Job item: Rewrite the entries below with every "values" replaced by "numbers" and everything else unchanged. Leave the pictures out.

Data to process:
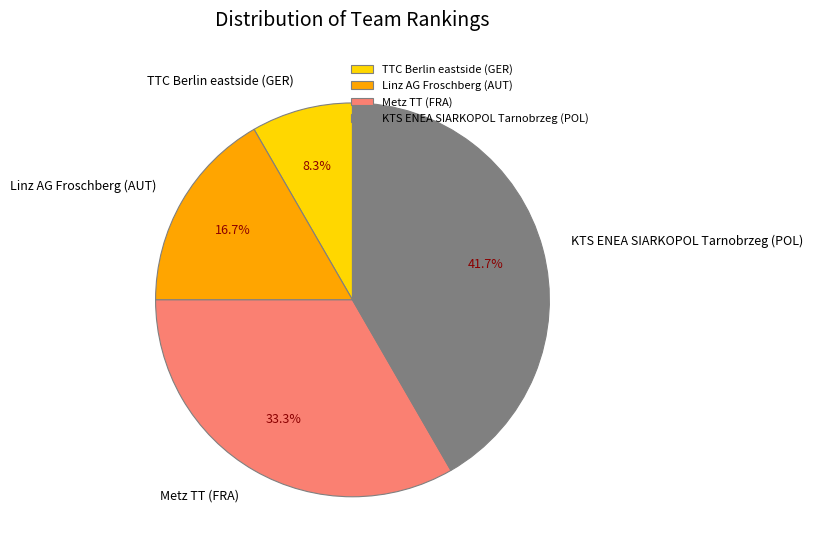

What is the total percentage of TTC Berlin eastside (GER) and KTS ENEA SIARKOPOL Tarnobrzeg (POL)?

50.0%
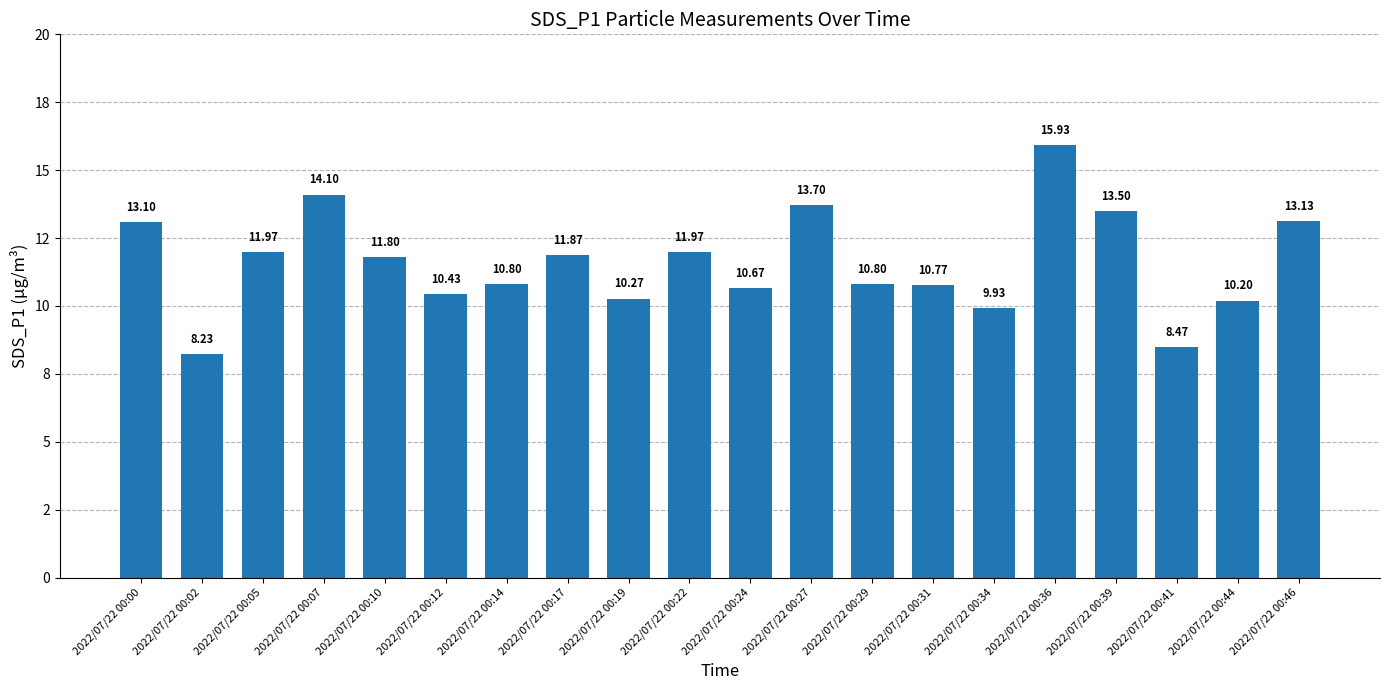

What is the sum of the values at 2022/07/22 00:31 and 2022/07/22 00:05?

22.7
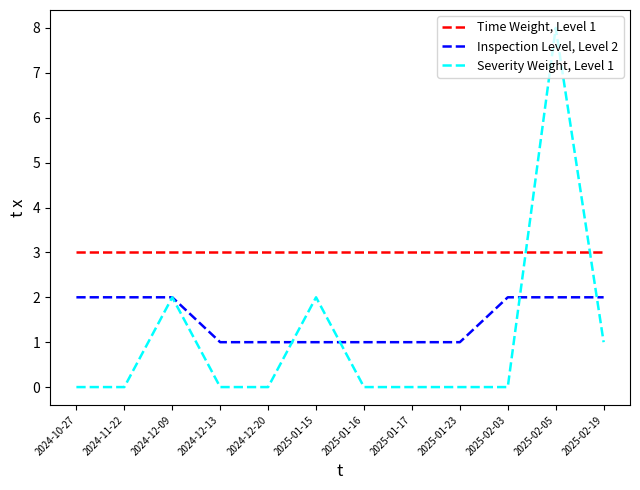

Which series has the largest total across all categories?

Time Weight, Level 1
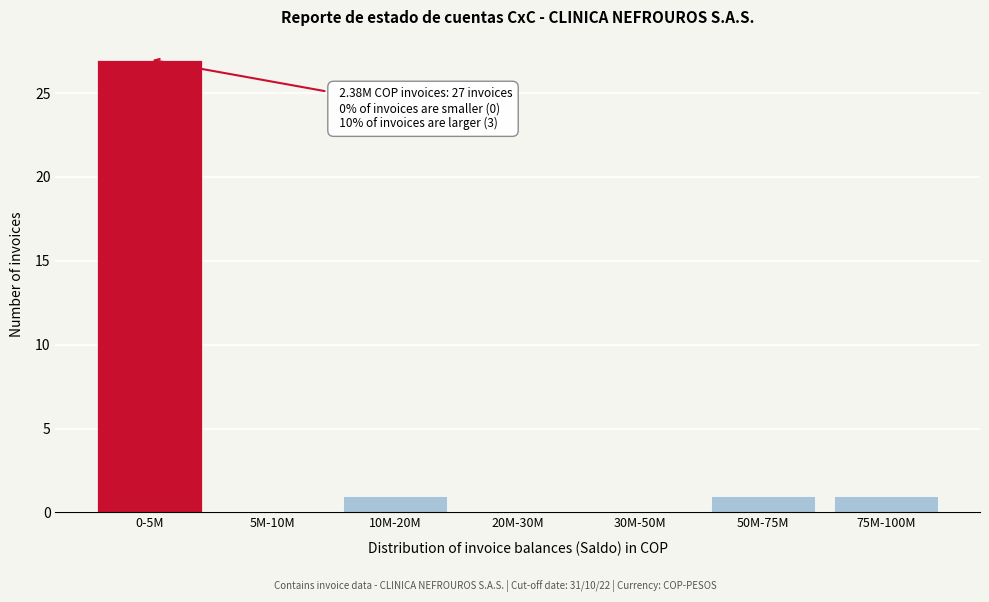

Reading left to right, list all the values displayed in this chart.

0-5M=27	5M-10M=0	10M-20M=1	20M-30M=0	30M-50M=0	50M-75M=1	75M-100M=1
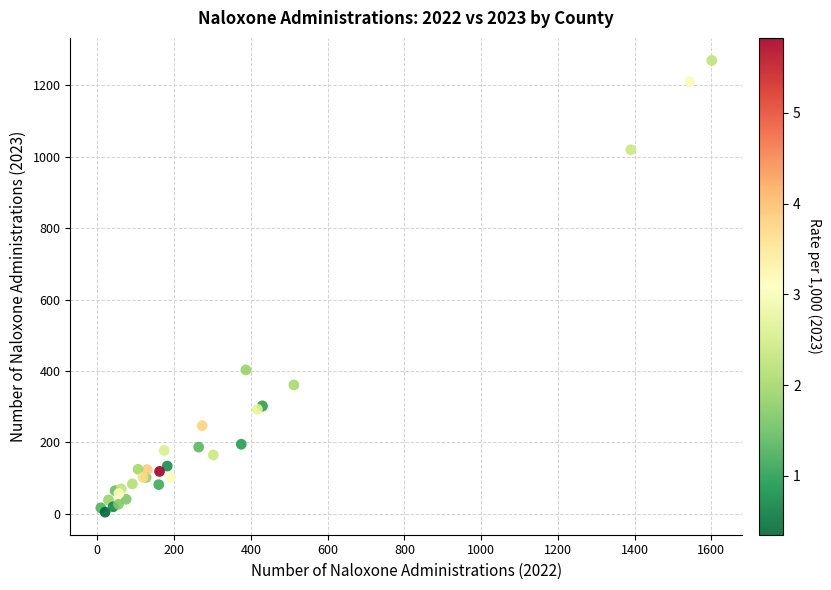

What Y value in the scatter plot is closest to 637?

403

Response:
What is the total percentage of TTC Berlin eastside (GER) and KTS ENEA SIARKOPOL Tarnobrzeg (POL)?

50.0%

What is the sum of the numbers at 2022/07/22 00:31 and 2022/07/22 00:05?

22.7

Which series has the largest total across all categories?

Time Weight, Level 1

Reading left to right, list all the numbers displayed in this chart.

0-5M=27	5M-10M=0	10M-20M=1	20M-30M=0	30M-50M=0	50M-75M=1	75M-100M=1

What Y value in the scatter plot is closest to 637?

403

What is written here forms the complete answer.